Aim of the exercise ▸ Write out the whole passage on composite characters below, word for word.
-- Document section follows --
In a work of media adapted from a real or fictional narrative, a composite character is a character based on more than one individual from the story.

Examples

Film
Several characters in the movie 21.
Buffalo Bill in the film The Silence of the Lambs (based on the Thomas Harris novel of same name is a composite based on the serial killers Jerry Brudos, Ed Gein, Ted Bundy, Gary M. Heidnik, Edmund Kemper, and Gary Ridgway.
The character Henry Hurt in the docudrama Apollo 13 is portrayed as a NASA public relations employee assigned to the wife of astronaut Jim Lovell, and who also is seen answering reporters' questions. This character is a composite of the NASA protocol officer Bob McMurrey assigned to act as a buffer between the Lovell family and the press, and several Office of Public Affairs employees whose job was to actually work with the press.
Commander Bolton in the 2017 film Dunkirk is a composite of several real life people, including Commander James Campbell Clouston and Captain Bill Tennant.
-- Document section concluded --
-- Given records follows --
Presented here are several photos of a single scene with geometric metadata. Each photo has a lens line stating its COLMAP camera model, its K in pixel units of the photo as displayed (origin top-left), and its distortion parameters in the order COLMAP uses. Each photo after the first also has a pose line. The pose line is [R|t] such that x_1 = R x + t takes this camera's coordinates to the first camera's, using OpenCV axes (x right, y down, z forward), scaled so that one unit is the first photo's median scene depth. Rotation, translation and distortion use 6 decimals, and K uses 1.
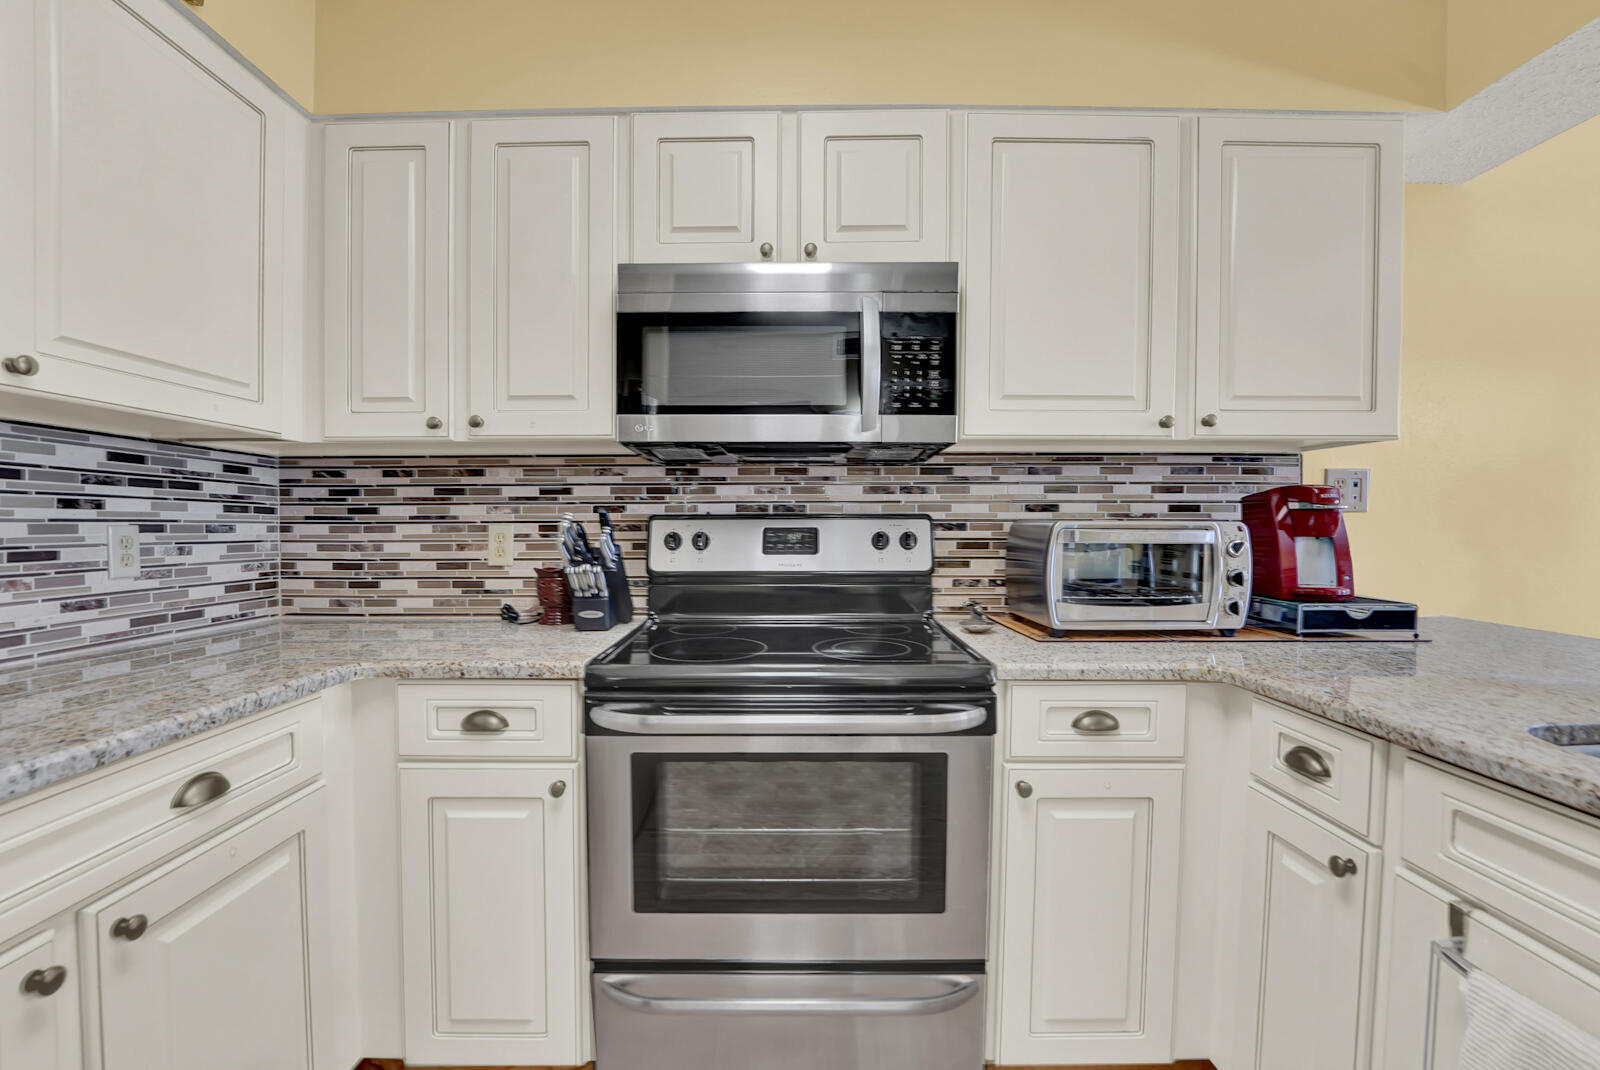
lens RADIAL K [[680.6, 0, 787.7], [0, 680.6, 541.3], [0, 0, 1]] dist [-0.026265, 0.000137]
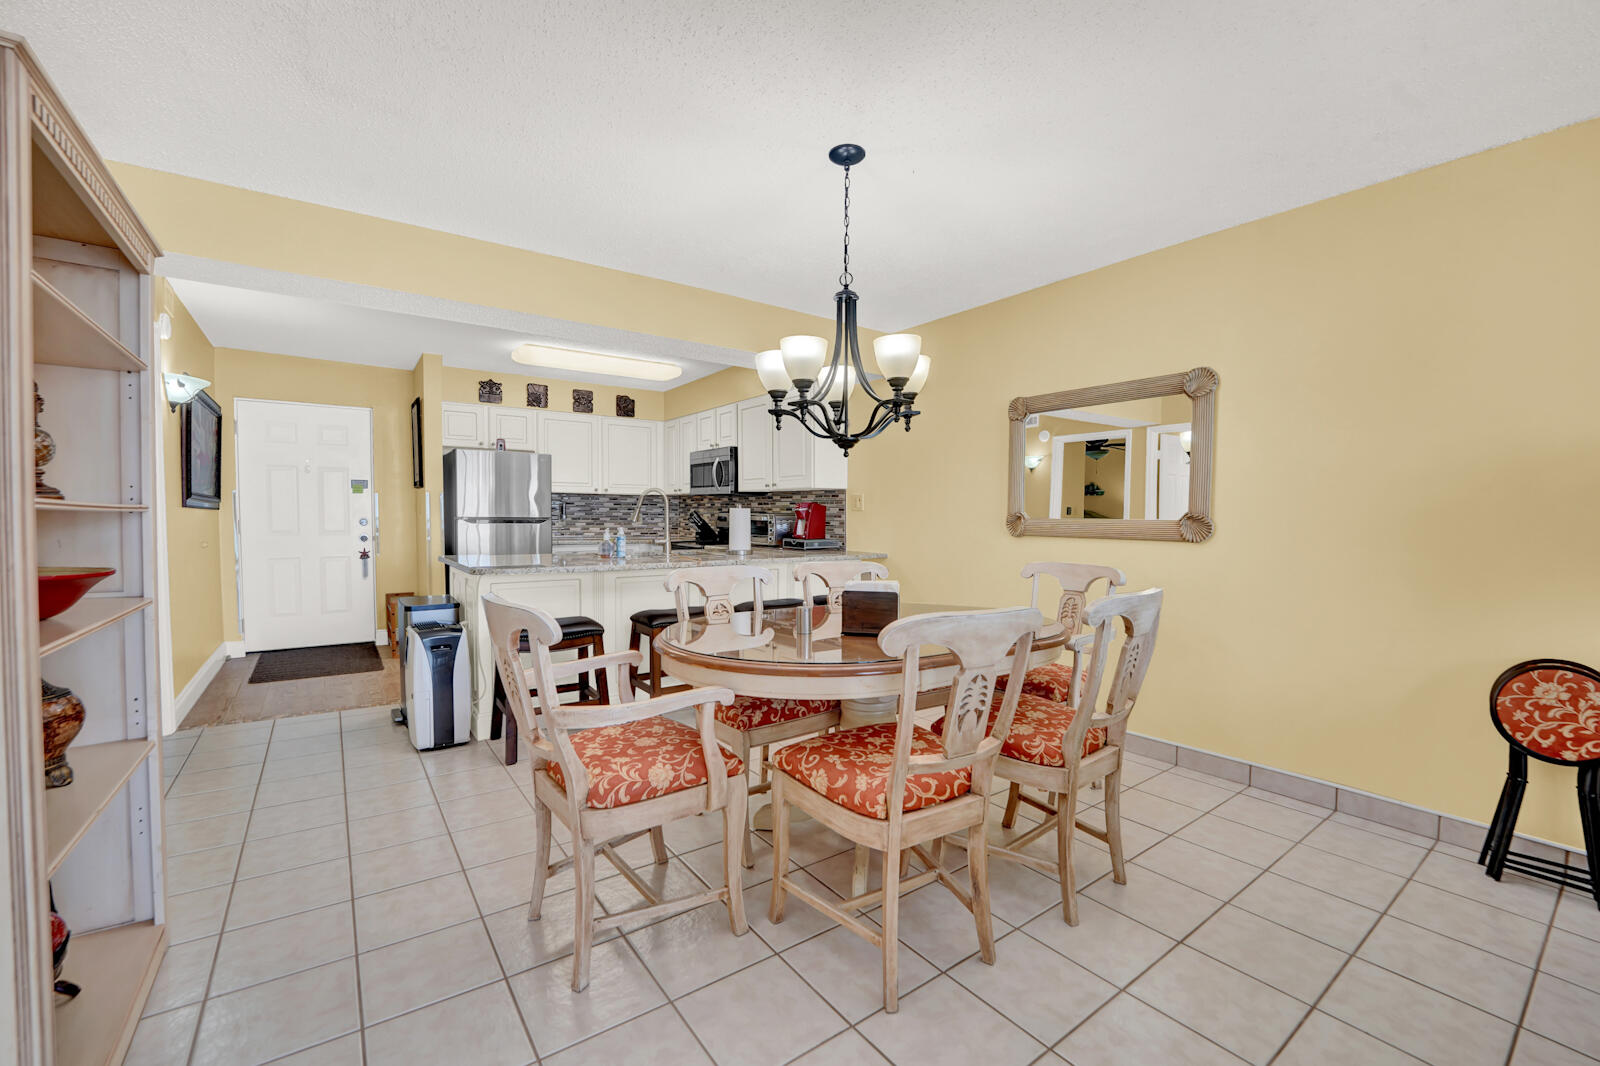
lens RADIAL K [[655.5, 0, 796.4], [0, 655.5, 554.7], [0, 0, 1]] dist [-0.036274, 0.005811]
pose [[0.588301, 0.055698, -0.806721, 3.358667], [-0.026452, 0.998417, 0.049643, 0.008337], [0.808209, -0.007866, 0.588843, -0.858503]]
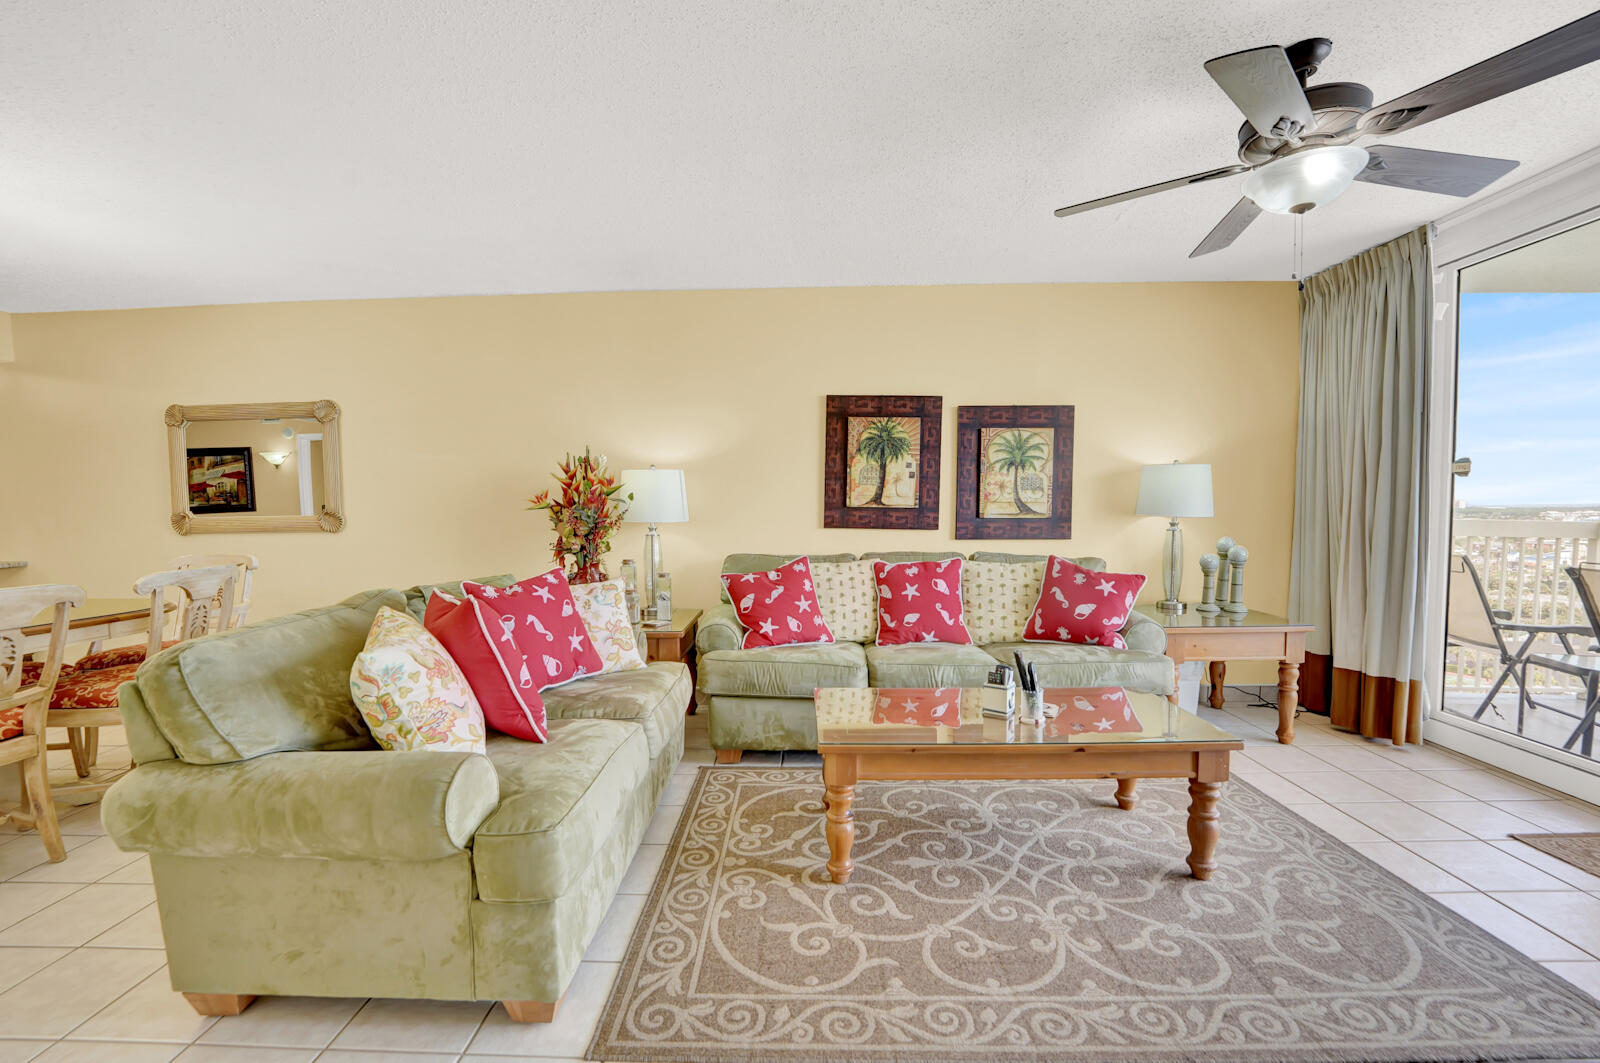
lens RADIAL K [[670.5, 0, 795.4], [0, 670.5, 538.0], [0, 0, 1]] dist [-0.032541, 0.004036]
pose [[0.999743, -0.010307, -0.020215, 4.352362], [0.010817, 0.999621, 0.025307, 0.015082], [0.019947, -0.025519, 0.999475, -1.312118]]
-- Given records concluded --
Output ▸
In a work of media adapted from a real or fictional narrative, a composite character is a character based on more than one individual from the story.

Examples

Film
Several characters in the movie 21.
Buffalo Bill in the film The Silence of the Lambs (based on the Thomas Harris novel of same name is a composite based on the serial killers Jerry Brudos, Ed Gein, Ted Bundy, Gary M. Heidnik, Edmund Kemper, and Gary Ridgway.
The character Henry Hurt in the docudrama Apollo 13 is portrayed as a NASA public relations employee assigned to the wife of astronaut Jim Lovell, and who also is seen answering reporters' questions. This character is a composite of the NASA protocol officer Bob McMurrey assigned to act as a buffer between the Lovell family and the press, and several Office of Public Affairs employees whose job was to actually work with the press.
Commander Bolton in the 2017 film Dunkirk is a composite of several real life people, including Commander James Campbell Clouston and Captain Bill Tennant.